Cambridge Dictionary does not agree with capitalizing "river".

It says, "We use the before the names of rivers. We usually write the without a capital letter. If we use the word river, we usually write it without a capital letter: the river Thames, the river Severn, the Yangtze river." https://dictionary.cambridge.org/us/grammar/british-grammar/geographical-places

Grammar books don't always find correct what people think to be natural...

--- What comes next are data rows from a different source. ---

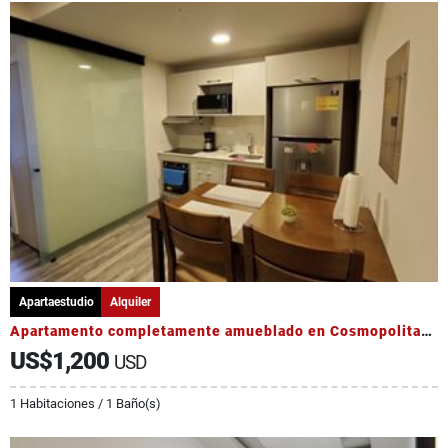
Apartaestudio
Alquiler
Apartamento completamente amueblado en Cosmopolitan Tower
US$1,200
USD
1 Habitaciones / 1 Baño(s)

  • Welcome to EL&U. Consider using better formatting (italicisation or quotation marks) to separate the verbatim "the" from the article. Also, your ending seems a bit inconclusive: what are you suggesting as correct? Jan 30, 2021 at 19:04
  • And it's actually wrong (or, lacking any documentation, merely an opinion): certainly I'd usually write River Thames.
    – Andrew Leach
    Jan 30, 2021 at 19:14
  • I can't find any supporting evidence for this, other than 60+ years of familiarity with UK geographical naming policies. But CD is incorrect here. As, I believe, is CMoS. Jan 30, 2021 at 20:17
  • At first glance, Google 2-grams seem to show that 'River Thames' is about four times as common as 'river Thames' (and complications due to sentence-initial etc capitalisation are unlikely). Grammar doesn't enter into this; it falls under the discipline of accepted punctuation. So style guides are the place to investigate. And they should reflect favoured usage, not shibboleths.... Apr 5 at 10:13
  • Wikipedia has an article for review that suggests capitalisation ... ' ... in English-speaking areas where the local convention is to prefix, say "River X". Examples are River Cam, River Rouge.' // The first 53 relevant hits in a Google search for "river cam" are 50 : 3 in favour of the capital R. Most include the definite article, but some of the examples (and only running text is considered, not titles) are anarthrous. Apr 5 at 10:23

It’s an example of English being a Germanic, yet French-influenced language. Much of the time, an adjective precedes the noun it modifies. Sometimes the French order, with the noun preceding the adjective is used. Germanic words and word order tend to be used for “everyday” and commonplace sorts of things, while the French order gives something a “dressier” or more official or more poetic emphasis.So, for example, we have the River Thames and time immemorial and Attorneys General.